▸ Data in this exercise
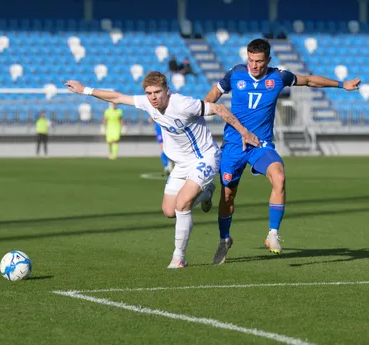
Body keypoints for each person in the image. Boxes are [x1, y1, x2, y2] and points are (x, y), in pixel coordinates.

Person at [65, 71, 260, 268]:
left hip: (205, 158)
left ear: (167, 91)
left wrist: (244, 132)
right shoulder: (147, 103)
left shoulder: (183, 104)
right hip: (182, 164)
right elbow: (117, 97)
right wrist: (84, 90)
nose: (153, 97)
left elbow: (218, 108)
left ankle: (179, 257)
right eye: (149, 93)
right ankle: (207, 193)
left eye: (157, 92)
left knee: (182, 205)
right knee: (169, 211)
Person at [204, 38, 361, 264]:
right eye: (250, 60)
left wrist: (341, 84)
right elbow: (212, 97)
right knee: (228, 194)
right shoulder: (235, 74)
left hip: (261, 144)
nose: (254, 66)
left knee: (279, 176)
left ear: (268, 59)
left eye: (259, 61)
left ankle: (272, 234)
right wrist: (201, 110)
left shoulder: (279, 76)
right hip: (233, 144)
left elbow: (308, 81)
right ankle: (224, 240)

--

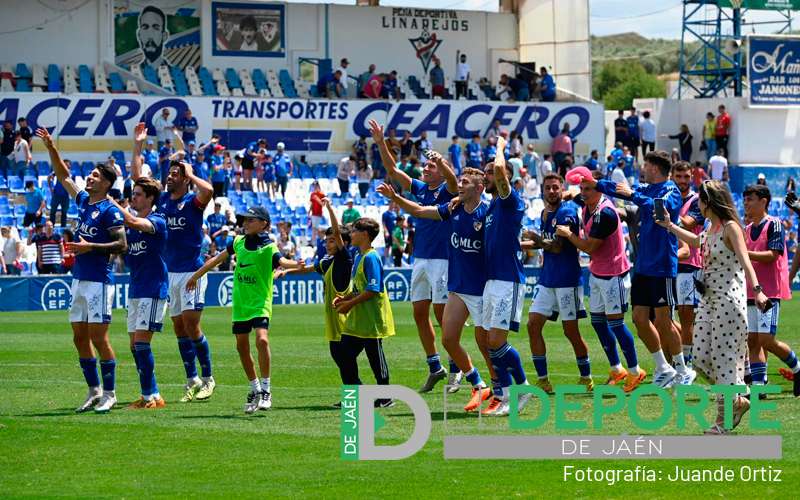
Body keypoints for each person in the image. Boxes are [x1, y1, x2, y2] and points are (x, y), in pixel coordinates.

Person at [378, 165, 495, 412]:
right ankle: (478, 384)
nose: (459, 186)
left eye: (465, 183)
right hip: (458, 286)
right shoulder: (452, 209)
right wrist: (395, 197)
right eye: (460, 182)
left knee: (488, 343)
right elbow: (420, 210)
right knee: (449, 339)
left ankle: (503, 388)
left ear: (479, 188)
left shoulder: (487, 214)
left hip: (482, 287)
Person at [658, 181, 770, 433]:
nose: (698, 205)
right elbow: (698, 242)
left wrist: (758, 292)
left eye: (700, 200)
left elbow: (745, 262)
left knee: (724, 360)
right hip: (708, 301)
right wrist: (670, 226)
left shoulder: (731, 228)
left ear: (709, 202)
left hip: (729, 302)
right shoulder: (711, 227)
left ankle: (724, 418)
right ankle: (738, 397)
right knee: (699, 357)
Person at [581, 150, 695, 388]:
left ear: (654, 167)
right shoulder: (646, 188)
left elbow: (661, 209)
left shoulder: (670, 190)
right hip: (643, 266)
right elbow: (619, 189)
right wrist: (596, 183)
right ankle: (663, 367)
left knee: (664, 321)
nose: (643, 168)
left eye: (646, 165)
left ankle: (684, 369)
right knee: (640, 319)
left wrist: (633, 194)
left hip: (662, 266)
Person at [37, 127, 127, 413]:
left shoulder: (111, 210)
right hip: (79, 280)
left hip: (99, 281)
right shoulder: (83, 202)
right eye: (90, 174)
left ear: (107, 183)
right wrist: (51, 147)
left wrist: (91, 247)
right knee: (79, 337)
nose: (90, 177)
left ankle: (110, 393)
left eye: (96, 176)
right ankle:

▸ Task prompt
Go through the listing above and write out exactly the lines starting with the one holding "left ankle: (179, 257)" and running through the one holding "right ankle: (224, 240)", ends included, and no others.

▸ The completed task
left ankle: (179, 257)
right eye: (149, 93)
right ankle: (207, 193)
left eye: (157, 92)
left knee: (182, 205)
right knee: (169, 211)
Person at [204, 38, 361, 264]:
right eye: (250, 60)
left wrist: (341, 84)
right elbow: (212, 97)
right knee: (228, 194)
right shoulder: (235, 74)
left hip: (261, 144)
nose: (254, 66)
left knee: (279, 176)
left ear: (268, 59)
left eye: (259, 61)
left ankle: (272, 234)
right wrist: (201, 110)
left shoulder: (279, 76)
right hip: (233, 144)
left elbow: (308, 81)
right ankle: (224, 240)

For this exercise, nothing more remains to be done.